Correio mediúnico

Espírito: Irmão X

A única dádiva


Conta-se que Simão Pedro estava cansado, depois de vinte dias junto do povo.

Banhara feridentos, alimentara mulheres e crianças esquálidas, e, em vez de receber a aprovação do povo, recolhia insultos velados, aqui e ali…

Após três semanas consecutivas de luta, fatigara-se e preferira isolar-se entre alcaparreiras amigas.

Por isso mesmo, no crepúsculo anilado, estava, ele só, diante das águas, a refletir…

Aproxima-se alguém, contudo…

Por mais busque esconder-se, sente-se procurado.

É o próprio Cristo.

— Que fazes, Pedro? — Diz-lhe o Senhor.

— Penso, Mestre.

E o diálogo prolongou-se.

— Estás triste?

— Muito triste.

— Por quê?

— Chamam-me ladrão.

— Mas se a consciência te não acusa, que tem isso?

— Sinto-me desditoso. Em nome do amor que me ensinas, alivio os enfermos e ajudo aos necessitados. Entretanto, injuriam-me. Dizem por aí que furto, que exploro a confiança do povo… Ainda ontem, distribuía os velhos mantos que nos foram cedidos pela casa de Carpo, entre os doentes chegados de Jope… Alegou alguém, inconsideradamente, que surrupiei a maior parte… Estou exausto, Mestre. Vinte dias de multidão pesam muito mais que vinte anos de serviço na barca…

— Pedro, que deste aos necessitados nestes últimos vinte dias?

— Moedas, túnicas, mantos, unguentos, trigo, peixe…
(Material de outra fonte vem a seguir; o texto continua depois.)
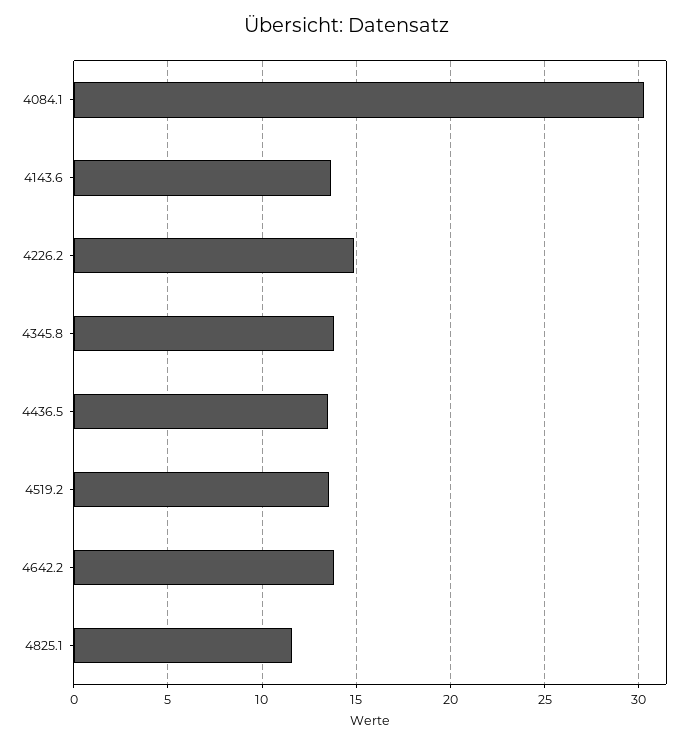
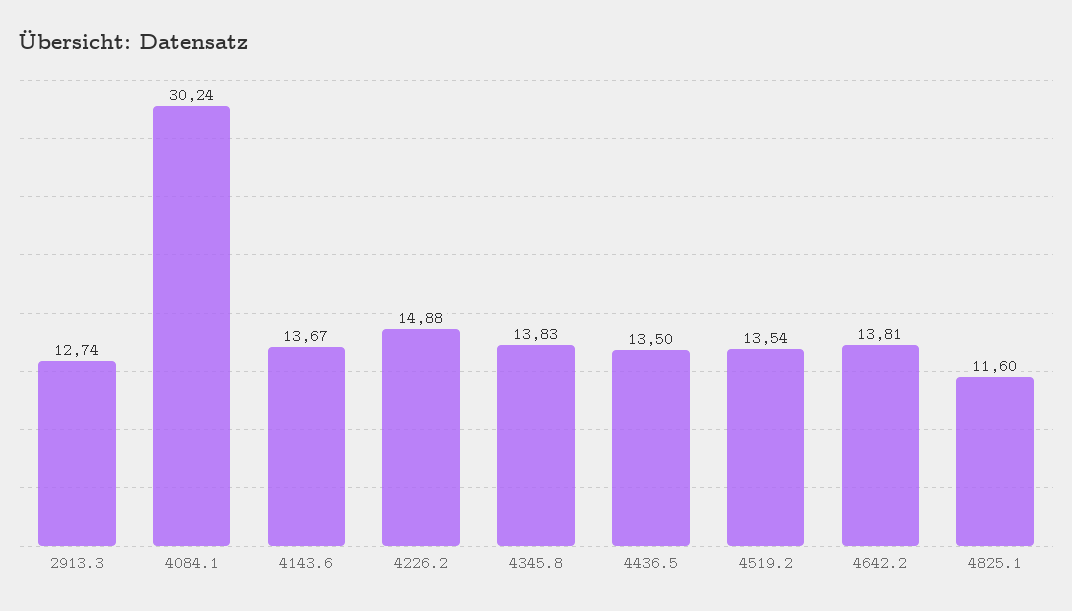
  {
    "4084.1": 30.24,
    "4143.6": 13.67,
    "4226.2": 14.88,
    "4345.8": 13.83,
    "4436.5": 13.5,
    "4519.2": 13.54,
    "4642.2": 13.81,
-   "4825.1": 11.6
+   "4825.1": 11.6,
+   "2913.3": 12.74
  }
— De onde chegaram as moedas?

— Das mãos de Joana, a mulher de Cusa.

— As túnicas?

— Da casa de Zobalan, o curtidor.

— Os mantos?

— Da residência de Carpo, o romano que decidiu amparar-nos.

— Os unguentos?

— Do lar de Zebedeu, que os fabrica.

— O trigo?

— Da seara de Zaqueu, que se lembra de nós…

— E os peixes?

— Da nossa pesca.

— Então, Pedro?

— Que devo entender, Senhor?

— Que apenas entregamos aquilo que nos foi ofertado para distribuirmos, em favor dos que necessitam. A Divina Bondade conjuga as circunstâncias e confia-nos de um modo ou de outro os elementos que devamos movimentar nas obras do bem… Disseste servir em nome do amor…

— Sim, Mestre…

— Recorda, então, que o amor não relaciona calúnias, nem conta sarcasmos.

O discípulo, entremostrando súbita renovação mental, não respondeu.
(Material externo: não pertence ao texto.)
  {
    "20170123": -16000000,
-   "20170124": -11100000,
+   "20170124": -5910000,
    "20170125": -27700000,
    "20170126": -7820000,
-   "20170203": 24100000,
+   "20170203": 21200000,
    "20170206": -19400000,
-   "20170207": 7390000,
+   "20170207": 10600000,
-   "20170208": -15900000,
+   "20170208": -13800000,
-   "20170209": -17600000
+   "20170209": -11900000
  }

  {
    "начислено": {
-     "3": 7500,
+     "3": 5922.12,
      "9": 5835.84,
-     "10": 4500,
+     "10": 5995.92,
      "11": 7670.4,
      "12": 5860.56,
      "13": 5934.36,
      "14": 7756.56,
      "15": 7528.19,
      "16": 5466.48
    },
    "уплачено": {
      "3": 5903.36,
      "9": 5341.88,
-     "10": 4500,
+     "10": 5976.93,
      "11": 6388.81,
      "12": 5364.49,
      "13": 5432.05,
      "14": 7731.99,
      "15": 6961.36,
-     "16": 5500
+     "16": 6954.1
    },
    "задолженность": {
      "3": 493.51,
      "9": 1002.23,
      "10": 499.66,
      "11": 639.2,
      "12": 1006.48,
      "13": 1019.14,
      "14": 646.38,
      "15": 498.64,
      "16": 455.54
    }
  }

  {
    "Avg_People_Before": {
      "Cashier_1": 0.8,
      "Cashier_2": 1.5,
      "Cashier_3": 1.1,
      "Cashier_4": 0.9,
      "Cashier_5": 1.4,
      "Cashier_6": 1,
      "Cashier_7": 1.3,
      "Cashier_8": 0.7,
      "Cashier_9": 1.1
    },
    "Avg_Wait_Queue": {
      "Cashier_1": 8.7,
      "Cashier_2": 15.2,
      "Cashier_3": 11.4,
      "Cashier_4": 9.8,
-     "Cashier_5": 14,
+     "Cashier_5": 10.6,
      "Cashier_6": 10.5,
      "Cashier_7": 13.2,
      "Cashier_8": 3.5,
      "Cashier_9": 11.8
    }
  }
Jesus abraçou-o e disse apenas:

— Pedro, todos os bens da vida podem ser transmitidos de sítio a sítio e de mão em mão… Ninguém pode dar, em essência, esse ou aquele patrimônio do mundo, senão o próprio Criador, que nos empresta os recursos por Ele gerados na Criação… E, se algo podemos dar de nós, o amor é a única dádiva que podemos fazer, sofrendo e renunciando por amar.

O apóstolo compreendeu e beijou as mãos que o tocavam de leve.

Em seguida, puseram-se ambos a falar alegremente sobre as tarefas esperadas para o dia seguinte.

 

Do livro Contos desta e doutra vida, obra psicografada pelo médium Francisco Cândido Xavier.